START SUPPLIED RECORDS

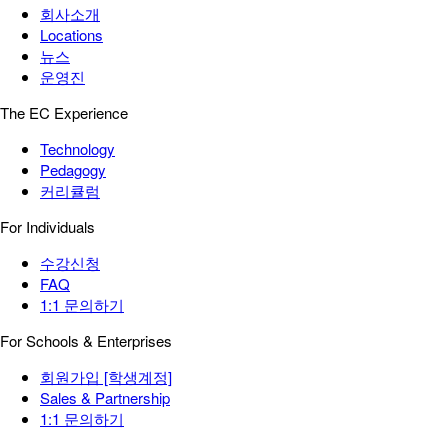
회사소개
Locations
뉴스
운영진
The EC Experience
Technology
Pedagogy
커리큘럼
For Individuals
수강신청
FAQ
1:1 문의하기
For Schools & Enterprises
회원가입 [학생계정]
Sales & Partnership
1:1 문의하기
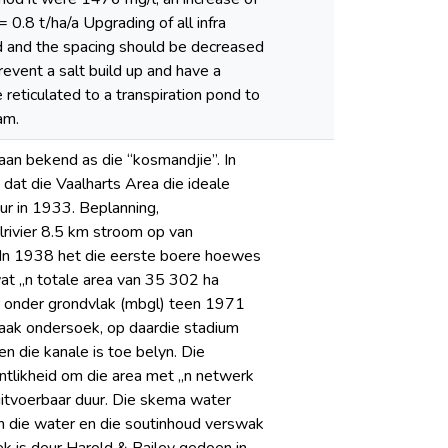
 0.8 t/ha/a Upgrading of all infra
ed and the spacing should be decreased
revent a salt build up and have a
 reticulated to a transpiration pond to
am.
taan bekend as die “kosmandjie”. In
dat die Vaalharts Area die ideale
ur in 1933. Beplanning,
lrivier 8.5 km stroom op van
 In 1938 het die eerste boere hoewes
t „n totale area van 35 302 ha
r onder grondvlak (mbgl) teen 1971
saak ondersoek, op daardie stadium
n die kanale is toe belyn. Die
tlikheid om die area met „n netwerk
uitvoerbaar duur. Die skema water
an die water en die soutinhoud verswak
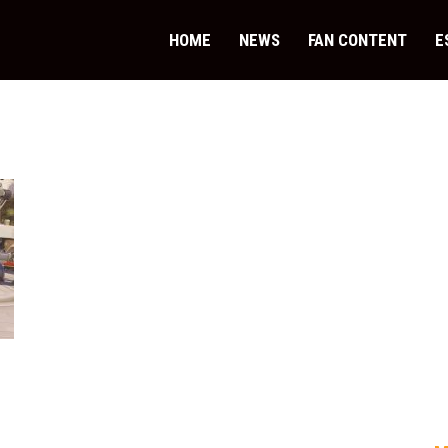
HOME
NEWS
FAN CONTENT
E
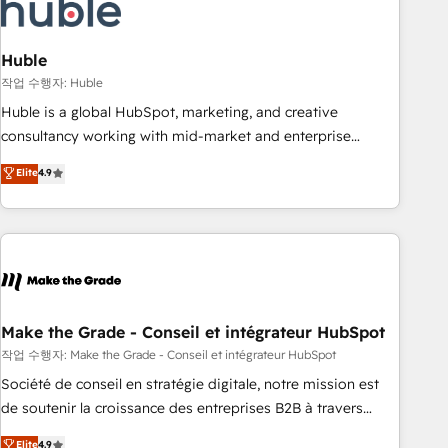
Marketing & sales solutions: digital marketing, advertising,
campaigns, content and design We connect people, data
and technology to improve customer experiences. With our
Huble
bright people, exciting ideas and can-do mentality, we
작업 수행자: Huble
ensure revenue growth on a daily basis. So tell us your
Huble is a global HubSpot, marketing, and creative
challenge; our passionate and growth driven team of 100+
consultancy working with mid-market and enterprise
experts is ready for you! Driving digital growth |
businesses. We go beyond implementation, shaping the
Elite
4.9
www.brightdigital.com
strategy, processes, and teams that turn HubSpot into a
genuine growth engine. Named HubSpot's Global Partner of
the Year in 2024, consistently ranked among their top 5
partners worldwide, and with over 15 years in the
ecosystem, Huble has built a track record that speaks for
itself. One company, one operating model, delivering across
offices and consulting teams in the UK, USA, Canada,
Make the Grade - Conseil et intégrateur HubSpot
Germany, France, Belgium, Singapore, and South Africa.
작업 수행자: Make the Grade - Conseil et intégrateur HubSpot
Certified compliant with ISO/IEC 27001:2022 and ISO
Société de conseil en stratégie digitale, notre mission est
9001:2015 across all seven international offices and 175+
de soutenir la croissance des entreprises B2B à travers
employees.
l’acquisition de nouveaux clients, l'intégration CRM et le
Elite
4.9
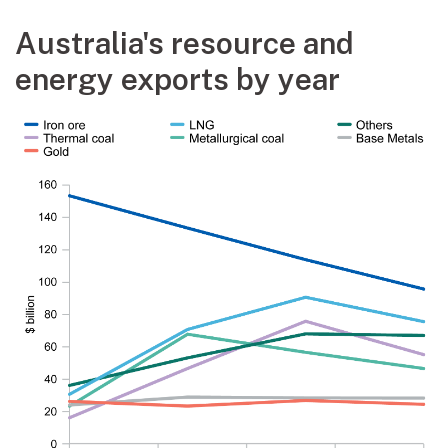
Australia's resource and
energy exports by year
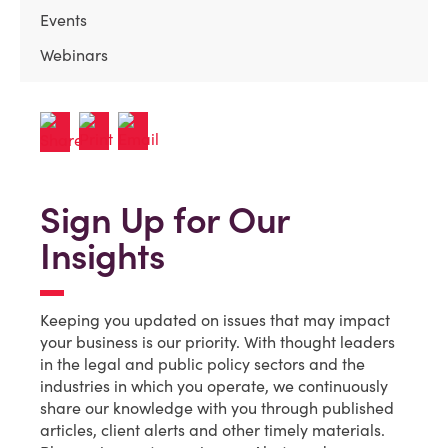
Events
Webinars
Sign Up for Our
Insights
Keeping you updated on issues that may impact
your business is our priority. With thought leaders
in the legal and public policy sectors and the
industries in which you operate, we continuously
share our knowledge with you through published
articles, client alerts and other timely materials.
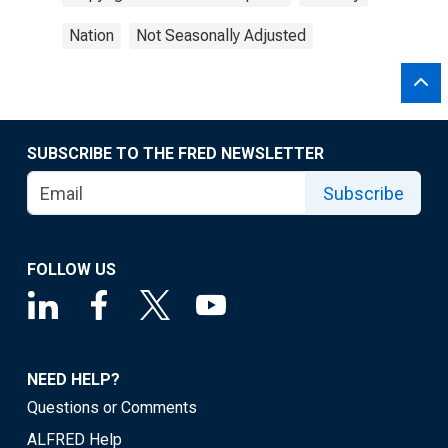
Nation
Not Seasonally Adjusted
SUBSCRIBE TO THE FRED NEWSLETTER
Subscribe
FOLLOW US
NEED HELP?
Questions or Comments
ALFRED Help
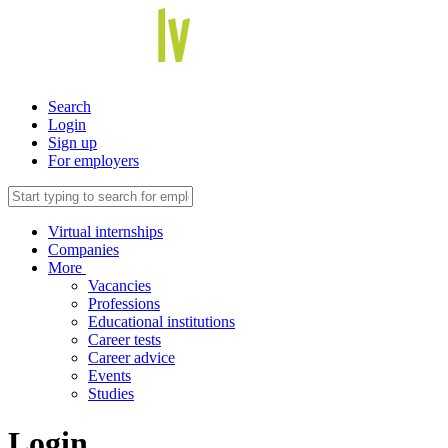
Search
Login
Sign up
For employers
Virtual internships
Companies
More
Vacancies
Professions
Educational institutions
Career tests
Career advice
Events
Studies
Login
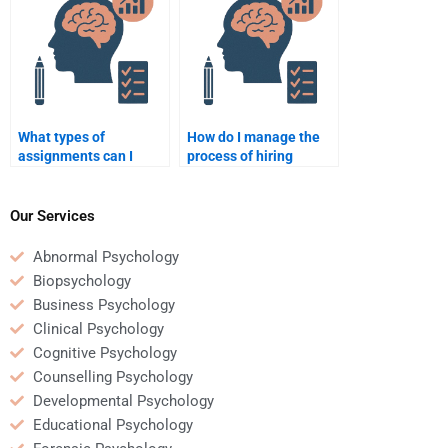
in my homework?
What types of
How do I manage the
assignments can I
process of hiring
outsource for
someone for
Educational
Educational
Psychology homework?
Psychology homework?
Our Services
Abnormal Psychology
Biopsychology
Business Psychology
Clinical Psychology
Cognitive Psychology
Counselling Psychology
Developmental Psychology
Educational Psychology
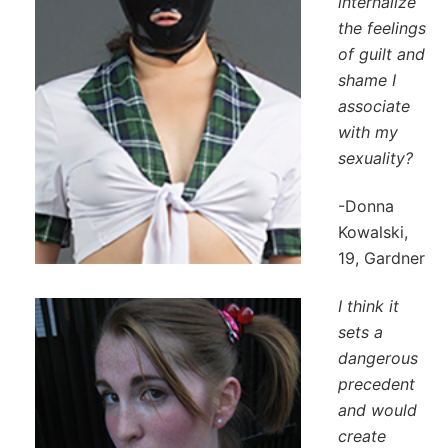
internalize
the feelings
of guilt and
shame I
associate
with my
sexuality?
-Donna
Kowalski,
19, Gardner
I think it
sets a
dangerous
precedent
and would
create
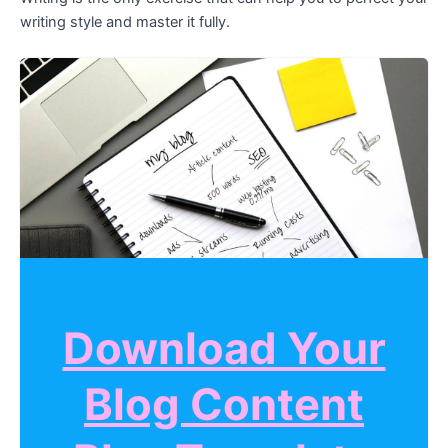
writing style and master it fully.
Download Your
Blog Content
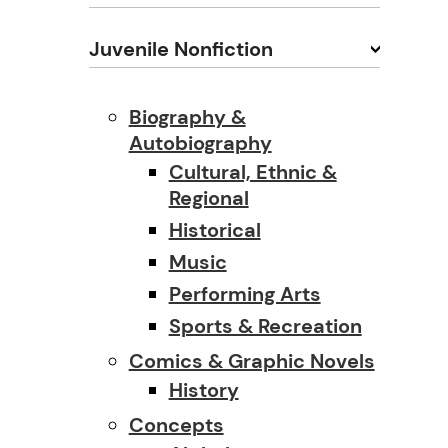
Juvenile Nonfiction
Biography &
Autobiography
Cultural, Ethnic &
Regional
Historical
Music
Performing Arts
Sports & Recreation
Comics & Graphic Novels
History
Concepts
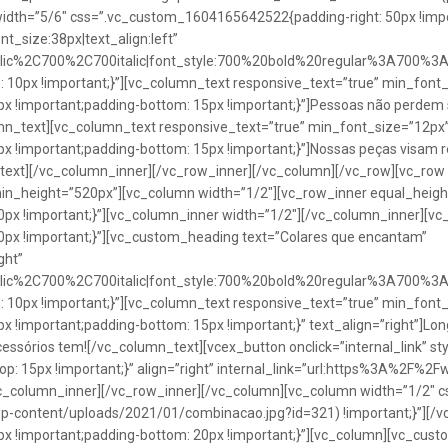
idth=”5/6″ css=”.vc_custom_1604165642522{padding-right: 50px !impo
t_size:38px|text_align:left”
talic%2C700%2C700italic|font_style:700%20bold%20regular%3A700%3
0px !important;}”][vc_column_text responsive_text=”true” min_font_
 !important;padding-bottom: 15px !important;}”]Pessoas não perdem 
lumn_text][vc_column_text responsive_text=”true” min_font_size=”12px
important;padding-bottom: 15px !important;}”]Nossas peças visam rea
n_text][/vc_column_inner][/vc_row_inner][/vc_column][/vc_row][vc_ro
in_height=”520px”][vc_column width=”1/2″][vc_row_inner equal_heig
x !important;}”][vc_column_inner width=”1/2″][/vc_column_inner][vc
px !important;}”][vc_custom_heading text=”Colares que encantam”
ght”
talic%2C700%2C700italic|font_style:700%20bold%20regular%3A700%3
0px !important;}”][vc_column_text responsive_text=”true” min_font_
important;padding-bottom: 15px !important;}” text_align=”right”]Longo
Acessórios tem![/vc_column_text][vcex_button onclick=”internal_link” st
 15px !important;}” align=”right” internal_link=”url:https%3A%2F%2
vc_column_inner][/vc_row_inner][/vc_column][vc_column width=”1/2
wp-content/uploads/2021/01/combinacao.jpg?id=321) !important;}”][/
!important;padding-bottom: 20px !important;}”][vc_column][vc_custo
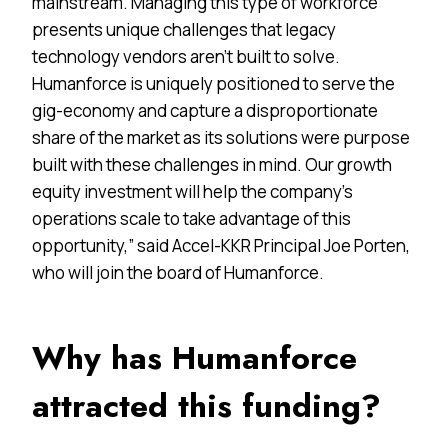
mainstream. Managing this type of workforce
presents unique challenges that legacy
technology vendors aren’t built to solve.
Humanforce is uniquely positioned to serve the
gig-economy and capture a disproportionate
share of the market as its solutions were purpose
built with these challenges in mind. Our growth
equity investment will help the company’s
operations scale to take advantage of this
opportunity,” said Accel-KKR Principal Joe Porten,
who will join the board of Humanforce.
Why has Humanforce
attracted this funding?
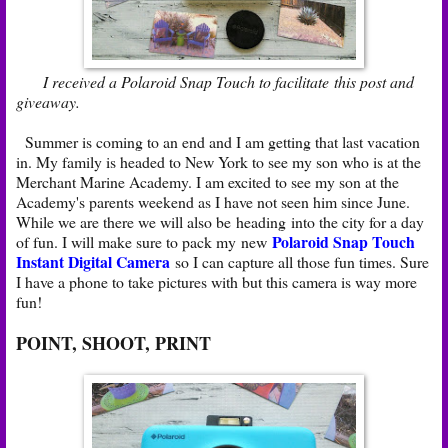
I received a Polaroid Snap Touch to facilitate this post and
giveaway.
Summer is coming to an end and I am getting that last vacation
in. My family is headed to New York to see my son who is at the
Merchant Marine Academy. I am excited to see my son at the
Academy's parents weekend as I have not seen him since June.
While we are there we will also be heading into the city for a day
Polaroid Snap Touch
of fun. I will make sure to pack my new
Instant Digital Camera
so I can capture all those fun times. Sure
I have a phone to take pictures with but this camera is way more
fun!
POINT, SHOOT, PRINT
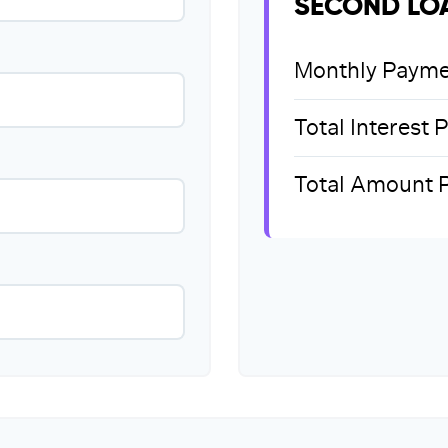
SECOND LO
Monthly Payme
Total Interest 
Total Amount 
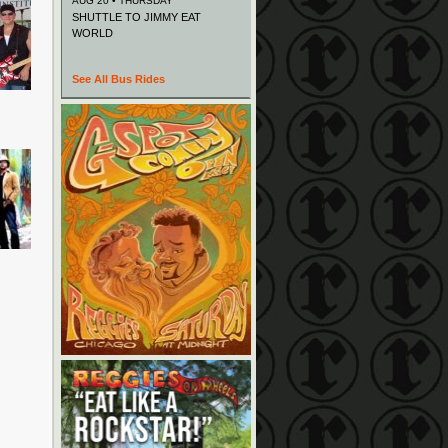
AUG 20 • THURSDAY
SHUTTLE TO JIMMY EAT
WORLD
See All Bus Rides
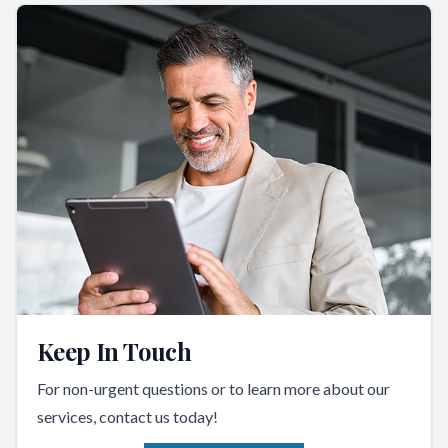
Keep In Touch
For non-urgent questions or to learn more about our
services, contact us today!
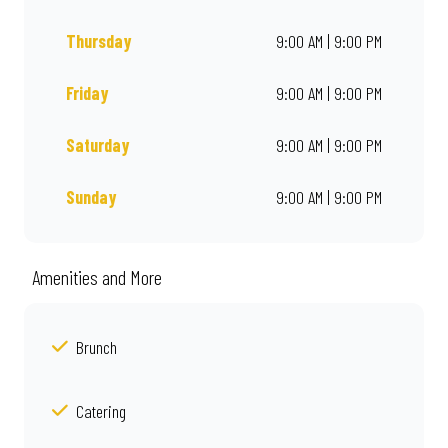
Thursday
9:00 AM | 9:00 PM
Friday
9:00 AM | 9:00 PM
Saturday
9:00 AM | 9:00 PM
Sunday
9:00 AM | 9:00 PM
Amenities and More
Brunch
Catering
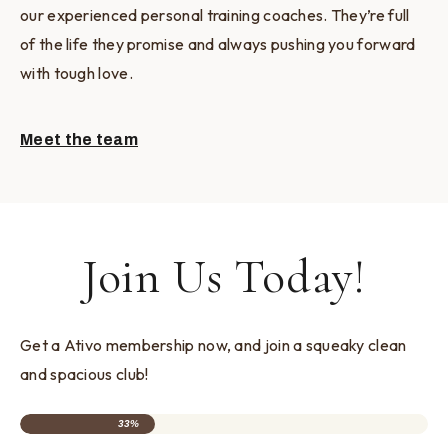
our experienced personal training coaches. They’re full
of the life they promise and always pushing you forward
with tough love.
Meet the team
Join Us Today!
Get a Ativo membership now, and join a squeaky clean
and spacious club!
33%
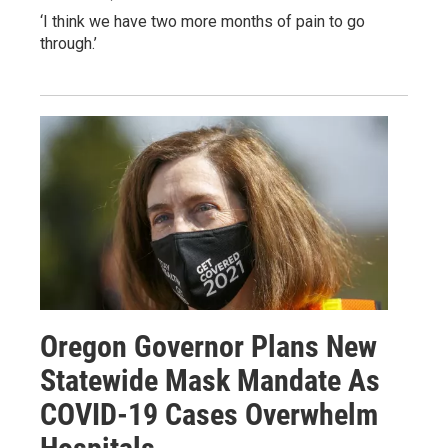
‘I think we have two more months of pain to go
through.’
Oregon Governor Plans New
Statewide Mask Mandate As
COVID-19 Cases Overwhelm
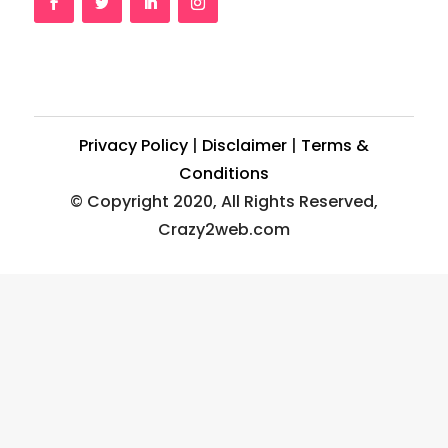
Privacy Policy
|
Disclaimer
|
Terms &
Conditions
© Copyright 2020, All Rights Reserved,
Crazy2web.com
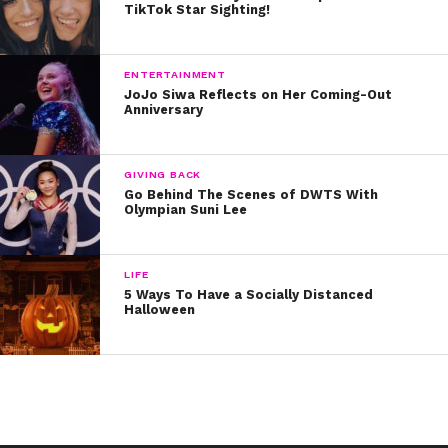
TikTok Star Sighting!
ENTERTAINMENT
JoJo Siwa Reflects on Her Coming-Out
Anniversary
GIVING BACK
Go Behind The Scenes of DWTS With
Olympian Suni Lee
LIFE
5 Ways To Have a Socially Distanced
Halloween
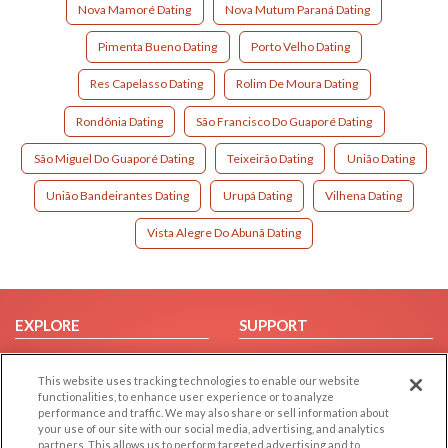
Nova Mamoré Dating
Nova Mutum Paraná Dating
Pimenta Bueno Dating
Porto Velho Dating
Res Capelasso Dating
Rolim De Moura Dating
Rondônia Dating
São Francisco Do Guaporé Dating
São Miguel Do Guaporé Dating
Teixeirão Dating
União Dating
União Bandeirantes Dating
Urupá Dating
Vilhena Dating
Vista Alegre Do Abunã Dating
EXPLORE
SUPPORT
Browse by Category
Help/FAQ
This website uses tracking technologies to enable our website
Browse by Country
Contact Us
functionalities, to enhance user experience or to analyze
Dating Blog
performance and traffic. We may also share or sell information about
your use of our site with our social media, advertising, and analytics
Forum/Topic
partners. This allows us to perform targeted advertising and to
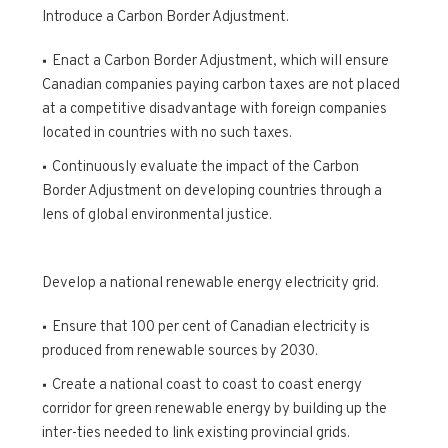
Introduce a Carbon Border Adjustment.
Enact a Carbon Border Adjustment, which will ensure
Canadian companies paying carbon taxes are not placed
at a competitive disadvantage with foreign companies
located in countries with no such taxes.
Continuously evaluate the impact of the Carbon
Border Adjustment on developing countries through a
lens of global environmental justice.
Develop a national renewable energy electricity grid.
Ensure that 100 per cent of Canadian electricity is
produced from renewable sources by 2030.
Create a national coast to coast to coast energy
corridor for green renewable energy by building up the
inter-ties needed to link existing provincial grids.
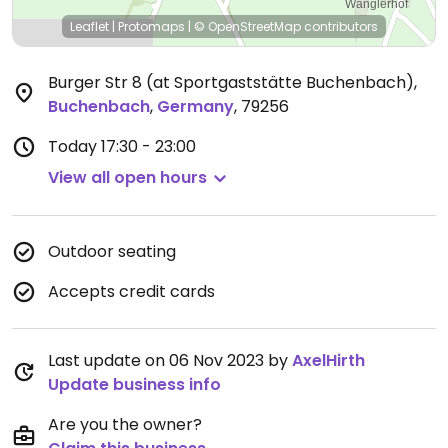
Leaflet
|
Protomaps
|
© OpenStreetMap
contributors
Burger Str 8 (at Sportgaststätte Buchenbach)
,
Buchenbach
,
Germany
,
79256
Today
17:30 - 23:00
View all open hours
Outdoor seating
Accepts credit cards
Last update on 06 Nov 2023 by
AxelHirth
Update business info
Are you the owner?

END SUPPLIED RECORDS

**ACTIVITY:** Copy out the lines of the material starting at the one containing "Introduce a Carbon Border Adjustment." and ending at the one containing "produced from renewable sources by 2030.", both included.

**OUTPUT FOR THIS EXERCISE:**
Introduce a Carbon Border Adjustment.
Enact a Carbon Border Adjustment, which will ensure
Canadian companies paying carbon taxes are not placed
at a competitive disadvantage with foreign companies
located in countries with no such taxes.
Continuously evaluate the impact of the Carbon
Border Adjustment on developing countries through a
lens of global environmental justice.
Develop a national renewable energy electricity grid.
Ensure that 100 per cent of Canadian electricity is
produced from renewable sources by 2030.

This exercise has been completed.